**Task goal:** Wherever "grey" appears in the records below, copy the line that holds it.

**Dataset content:**
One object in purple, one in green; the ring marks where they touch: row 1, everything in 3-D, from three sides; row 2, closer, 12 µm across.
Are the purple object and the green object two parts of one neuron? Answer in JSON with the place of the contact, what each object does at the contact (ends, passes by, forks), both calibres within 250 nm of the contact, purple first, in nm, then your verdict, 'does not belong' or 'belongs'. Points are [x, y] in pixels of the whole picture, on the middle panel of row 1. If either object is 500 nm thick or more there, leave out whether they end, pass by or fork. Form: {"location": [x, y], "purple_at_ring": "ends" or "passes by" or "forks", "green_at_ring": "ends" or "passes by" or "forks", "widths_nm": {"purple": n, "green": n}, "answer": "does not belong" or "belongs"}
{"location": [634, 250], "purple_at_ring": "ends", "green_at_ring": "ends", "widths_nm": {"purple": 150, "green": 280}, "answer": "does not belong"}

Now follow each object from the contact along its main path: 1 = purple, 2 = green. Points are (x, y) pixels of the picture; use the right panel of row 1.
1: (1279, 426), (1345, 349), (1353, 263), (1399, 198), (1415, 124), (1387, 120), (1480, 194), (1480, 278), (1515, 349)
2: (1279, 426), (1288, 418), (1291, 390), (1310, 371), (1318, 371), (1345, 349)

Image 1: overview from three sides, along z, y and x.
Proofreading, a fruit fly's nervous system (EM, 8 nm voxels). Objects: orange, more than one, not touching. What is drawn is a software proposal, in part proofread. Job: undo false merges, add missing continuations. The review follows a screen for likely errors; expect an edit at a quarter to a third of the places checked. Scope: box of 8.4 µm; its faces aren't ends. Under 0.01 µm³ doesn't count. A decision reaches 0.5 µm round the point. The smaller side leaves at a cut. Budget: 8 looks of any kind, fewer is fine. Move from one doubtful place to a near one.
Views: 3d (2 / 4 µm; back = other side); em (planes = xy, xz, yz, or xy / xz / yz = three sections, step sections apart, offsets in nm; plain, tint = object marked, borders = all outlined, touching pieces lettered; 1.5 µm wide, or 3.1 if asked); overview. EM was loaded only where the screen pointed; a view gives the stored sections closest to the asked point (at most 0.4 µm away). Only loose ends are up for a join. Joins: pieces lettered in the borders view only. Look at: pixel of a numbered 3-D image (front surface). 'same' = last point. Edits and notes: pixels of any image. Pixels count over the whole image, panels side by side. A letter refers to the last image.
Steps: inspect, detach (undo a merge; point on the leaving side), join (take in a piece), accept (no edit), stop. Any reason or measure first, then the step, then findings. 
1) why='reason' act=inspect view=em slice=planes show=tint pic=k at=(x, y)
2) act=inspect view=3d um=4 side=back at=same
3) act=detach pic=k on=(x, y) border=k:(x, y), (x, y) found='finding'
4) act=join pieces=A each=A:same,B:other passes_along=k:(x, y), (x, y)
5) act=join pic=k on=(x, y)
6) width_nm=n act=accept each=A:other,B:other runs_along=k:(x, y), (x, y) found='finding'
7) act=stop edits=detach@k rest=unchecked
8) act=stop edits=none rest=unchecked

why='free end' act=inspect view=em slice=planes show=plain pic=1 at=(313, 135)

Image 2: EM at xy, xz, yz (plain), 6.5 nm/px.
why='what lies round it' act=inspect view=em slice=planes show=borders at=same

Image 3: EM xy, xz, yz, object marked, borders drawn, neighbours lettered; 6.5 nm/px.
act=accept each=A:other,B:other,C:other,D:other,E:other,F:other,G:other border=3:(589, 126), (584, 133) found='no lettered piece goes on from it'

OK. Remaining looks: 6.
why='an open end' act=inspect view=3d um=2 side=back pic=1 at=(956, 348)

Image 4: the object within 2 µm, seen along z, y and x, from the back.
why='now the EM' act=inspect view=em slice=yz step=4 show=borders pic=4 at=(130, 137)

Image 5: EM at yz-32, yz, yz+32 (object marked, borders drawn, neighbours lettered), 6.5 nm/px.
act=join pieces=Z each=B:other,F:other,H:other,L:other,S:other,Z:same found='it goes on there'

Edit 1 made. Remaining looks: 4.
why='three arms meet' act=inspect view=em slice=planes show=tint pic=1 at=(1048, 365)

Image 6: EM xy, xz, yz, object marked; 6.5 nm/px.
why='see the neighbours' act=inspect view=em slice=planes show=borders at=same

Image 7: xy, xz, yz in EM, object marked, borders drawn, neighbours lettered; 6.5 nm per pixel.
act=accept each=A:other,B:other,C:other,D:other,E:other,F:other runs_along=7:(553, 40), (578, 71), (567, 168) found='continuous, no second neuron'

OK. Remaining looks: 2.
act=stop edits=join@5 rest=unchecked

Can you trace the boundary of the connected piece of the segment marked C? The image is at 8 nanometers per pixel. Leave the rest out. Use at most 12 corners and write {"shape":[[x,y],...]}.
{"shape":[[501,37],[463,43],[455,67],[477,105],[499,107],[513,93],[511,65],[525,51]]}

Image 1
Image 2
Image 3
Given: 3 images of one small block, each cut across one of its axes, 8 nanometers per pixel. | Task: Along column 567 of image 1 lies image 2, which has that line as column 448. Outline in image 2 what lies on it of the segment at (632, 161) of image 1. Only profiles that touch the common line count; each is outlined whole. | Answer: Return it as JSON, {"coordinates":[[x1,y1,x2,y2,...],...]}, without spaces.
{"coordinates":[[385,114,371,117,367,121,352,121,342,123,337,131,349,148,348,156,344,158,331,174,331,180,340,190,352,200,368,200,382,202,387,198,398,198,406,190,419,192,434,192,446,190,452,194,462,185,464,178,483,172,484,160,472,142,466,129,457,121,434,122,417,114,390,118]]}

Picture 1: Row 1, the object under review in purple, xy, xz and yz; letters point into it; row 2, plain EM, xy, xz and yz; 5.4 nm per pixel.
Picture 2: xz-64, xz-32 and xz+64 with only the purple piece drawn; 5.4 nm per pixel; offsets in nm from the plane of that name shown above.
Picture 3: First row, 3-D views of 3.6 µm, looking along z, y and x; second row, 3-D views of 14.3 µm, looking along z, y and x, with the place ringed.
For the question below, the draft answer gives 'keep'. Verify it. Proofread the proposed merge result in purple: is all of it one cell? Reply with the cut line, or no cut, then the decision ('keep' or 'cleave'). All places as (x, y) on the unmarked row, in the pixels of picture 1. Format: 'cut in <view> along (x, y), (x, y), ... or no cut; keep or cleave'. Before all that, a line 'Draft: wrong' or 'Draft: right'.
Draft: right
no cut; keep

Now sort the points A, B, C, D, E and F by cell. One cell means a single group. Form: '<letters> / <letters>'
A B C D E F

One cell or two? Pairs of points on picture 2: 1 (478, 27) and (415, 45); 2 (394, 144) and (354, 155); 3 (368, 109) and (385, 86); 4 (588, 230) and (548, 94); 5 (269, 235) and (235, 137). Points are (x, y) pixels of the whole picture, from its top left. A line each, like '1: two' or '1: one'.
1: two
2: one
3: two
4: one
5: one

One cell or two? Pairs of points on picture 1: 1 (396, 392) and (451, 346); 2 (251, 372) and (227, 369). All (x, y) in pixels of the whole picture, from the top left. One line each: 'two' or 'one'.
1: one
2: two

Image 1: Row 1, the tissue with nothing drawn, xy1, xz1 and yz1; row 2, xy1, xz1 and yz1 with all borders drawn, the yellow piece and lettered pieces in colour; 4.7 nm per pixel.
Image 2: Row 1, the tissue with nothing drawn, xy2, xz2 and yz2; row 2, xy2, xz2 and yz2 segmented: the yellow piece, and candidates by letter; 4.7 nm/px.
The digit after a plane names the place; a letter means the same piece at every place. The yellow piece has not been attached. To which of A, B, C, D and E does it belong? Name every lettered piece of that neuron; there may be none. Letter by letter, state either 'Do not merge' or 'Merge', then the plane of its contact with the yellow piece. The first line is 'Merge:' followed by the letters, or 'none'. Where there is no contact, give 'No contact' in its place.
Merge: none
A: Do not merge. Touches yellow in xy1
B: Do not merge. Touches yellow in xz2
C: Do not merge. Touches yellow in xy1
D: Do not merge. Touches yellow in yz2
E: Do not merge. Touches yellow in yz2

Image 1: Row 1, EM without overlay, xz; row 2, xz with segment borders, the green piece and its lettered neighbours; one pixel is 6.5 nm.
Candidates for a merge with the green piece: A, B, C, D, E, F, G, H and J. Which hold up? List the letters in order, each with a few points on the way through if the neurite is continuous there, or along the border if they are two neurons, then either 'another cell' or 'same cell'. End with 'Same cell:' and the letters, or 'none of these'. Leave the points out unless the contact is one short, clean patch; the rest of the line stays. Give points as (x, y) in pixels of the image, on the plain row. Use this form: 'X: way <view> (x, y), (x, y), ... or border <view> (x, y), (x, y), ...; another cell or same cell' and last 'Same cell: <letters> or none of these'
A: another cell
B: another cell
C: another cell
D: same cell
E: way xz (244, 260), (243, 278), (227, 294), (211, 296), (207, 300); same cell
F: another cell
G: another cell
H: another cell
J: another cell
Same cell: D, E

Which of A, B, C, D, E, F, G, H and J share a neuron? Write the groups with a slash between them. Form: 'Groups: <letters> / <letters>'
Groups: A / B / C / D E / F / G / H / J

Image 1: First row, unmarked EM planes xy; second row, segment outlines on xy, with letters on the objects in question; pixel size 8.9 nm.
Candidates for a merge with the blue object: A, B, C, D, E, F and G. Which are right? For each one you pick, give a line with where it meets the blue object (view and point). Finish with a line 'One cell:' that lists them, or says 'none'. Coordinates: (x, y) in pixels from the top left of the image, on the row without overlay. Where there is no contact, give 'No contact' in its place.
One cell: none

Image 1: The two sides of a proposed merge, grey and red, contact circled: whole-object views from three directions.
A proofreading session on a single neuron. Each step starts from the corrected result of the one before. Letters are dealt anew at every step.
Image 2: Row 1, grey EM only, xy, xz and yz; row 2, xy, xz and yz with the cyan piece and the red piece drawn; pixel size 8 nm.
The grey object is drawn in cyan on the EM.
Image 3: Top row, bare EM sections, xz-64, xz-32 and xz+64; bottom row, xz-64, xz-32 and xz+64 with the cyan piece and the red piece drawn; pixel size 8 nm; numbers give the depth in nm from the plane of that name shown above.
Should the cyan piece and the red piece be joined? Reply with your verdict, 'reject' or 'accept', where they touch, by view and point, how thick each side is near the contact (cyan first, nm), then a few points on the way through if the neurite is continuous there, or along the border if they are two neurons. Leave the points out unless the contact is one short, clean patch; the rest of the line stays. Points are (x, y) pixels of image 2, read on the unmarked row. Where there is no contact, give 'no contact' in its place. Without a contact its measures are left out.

**Answer for this exercise:**
Image 1: The two sides of a proposed merge, grey and red, contact circled: whole-object views from three directions.
Image 2: Row 1, grey EM only, xy, xz and yz; row 2, xy, xz and yz with the cyan piece and the red piece drawn; pixel size 8 nm.
The grey object is drawn in cyan on the EM.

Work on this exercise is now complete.